The audio/visual component is not completely without interest, of course. The film is edited, at times, to remove certain elements from the background projection—certain characters, for example—which allows the company to more easily select what the audience is watching, which is to say, to make sure they’re watching the stage actor at a particular moment, not the screen. The illusion of camera movement is achieved through the use of easily moveable setpieces, the most prominent of which is a long table connected to a chair, all of which is set on wheels. A pan left is represented by the actors and the table moving slowly to the right; a cut between camera angles is represented by more abrupt movement. Script cuts—and the script is heavily cut down—are often achieved by the actor calling “Fast forward” or “Skip this.” This sort of meta-theater is prevalent in this production, with actors— particularly Scott Shepherd—breaking the fourth wall to comment on the film, for example telling the audience, “We’d better skip this Ophelia bit, then,” because Ms. Valk is currently playing Gertrude.

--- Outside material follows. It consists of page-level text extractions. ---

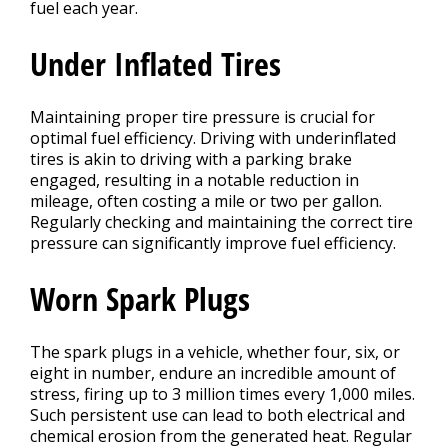
fuel each year.
Under Inflated Tires
Maintaining proper tire pressure is crucial for
optimal fuel efficiency. Driving with underinflated
tires is akin to driving with a parking brake
engaged, resulting in a notable reduction in
mileage, often costing a mile or two per gallon.
Regularly checking and maintaining the correct tire
pressure can significantly improve fuel efficiency.
Worn Spark Plugs
The spark plugs in a vehicle, whether four, six, or
eight in number, endure an incredible amount of
stress, firing up to 3 million times every 1,000 miles.
Such persistent use can lead to both electrical and
chemical erosion from the generated heat. Regular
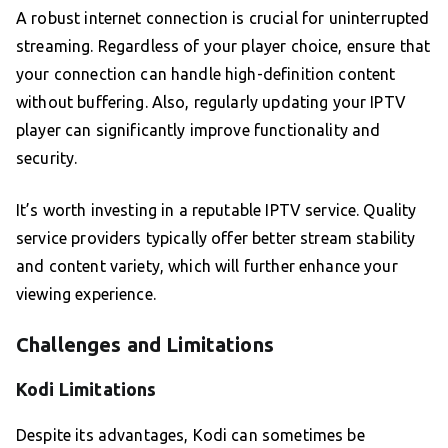
A robust internet connection is crucial for uninterrupted
streaming. Regardless of your player choice, ensure that
your connection can handle high-definition content
without buffering. Also, regularly updating your IPTV
player can significantly improve functionality and
security.
It’s worth investing in a reputable IPTV service. Quality
service providers typically offer better stream stability
and content variety, which will further enhance your
viewing experience.
Challenges and Limitations
Kodi Limitations
Despite its advantages, Kodi can sometimes be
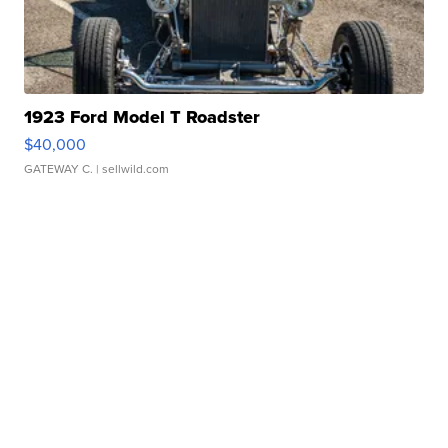
1923 Ford Model T Roadster
$40,000
GATEWAY C.
| sellwild.com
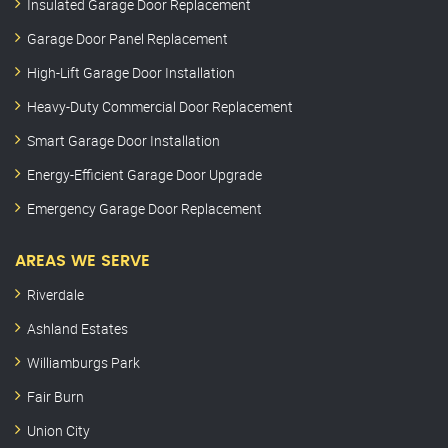
Insulated Garage Door Replacement
Garage Door Panel Replacement
High-Lift Garage Door Installation
Heavy-Duty Commercial Door Replacement
Smart Garage Door Installation
Energy-Efficient Garage Door Upgrade
Emergency Garage Door Replacement
AREAS WE SERVE
Riverdale
Ashland Estates
Williamburgs Park
Fair Burn
Union City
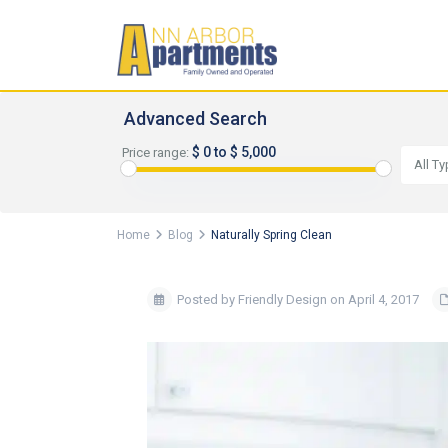
Advanced Search
$ 0 to $ 5,000
Price range:
All T
Home
Blog
Naturally Spring Clean
Posted by Friendly Design on April 4, 2017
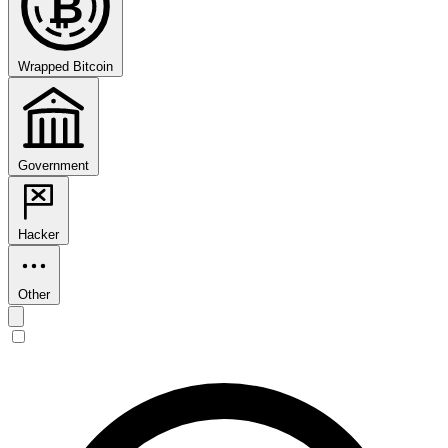
₿
Wrapped Bitcoin
Government
Hacker
Other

Another humorous element is the filling in of degraded or lost portions of the 1964 film by replacing them with scenes from the excellent Kenneth Branagh and the much maligned Ethan Hawke adaptations. Other liberties are far more confusing. At points, Casey Spooner’s Laertes sings monologues like rock ballads into a cordless microphone, or Scott Shepherd’s Hamlet speaks directly into a mic on a stand, or Roy Faudree’s Polonius speaks while seated on a scooter. It’s unclear what any of this has to do with either Shakespeare’s Hamlet or Richard Burton’s production of it.
The production becomes more easily enjoyable once one accepts that The Wooster Group’s production of Hamlet isn’t really about producing Shakespeare at all. It’s more experimental; the program states that the aim is to reconstruct a “hypothetical theater piece” based on the fragments of the 1964 film. But…to what end? While experimental theater is often laudable, just because it’s not hard science doesn’t mean the experiment shouldn’t have all the proper parts. What is the purpose? The hypothesis? The conclusion? It’s clear this isn’t a reconstruction of the 1964 production, as the actors go through pains to mimic the quirks of deteriorated film. If the aim, then, is to simply reproduce film onstage, then why was the film, as per the program’s technical note, “reedited […] so that the lines of verse, which are spoken freely in the 1964 production, are delivered according to the original poetic meter.” Isn’t that antithetical to the purpose? And still the question of why? To the performance's detriment, it seems company members don't know, themselves.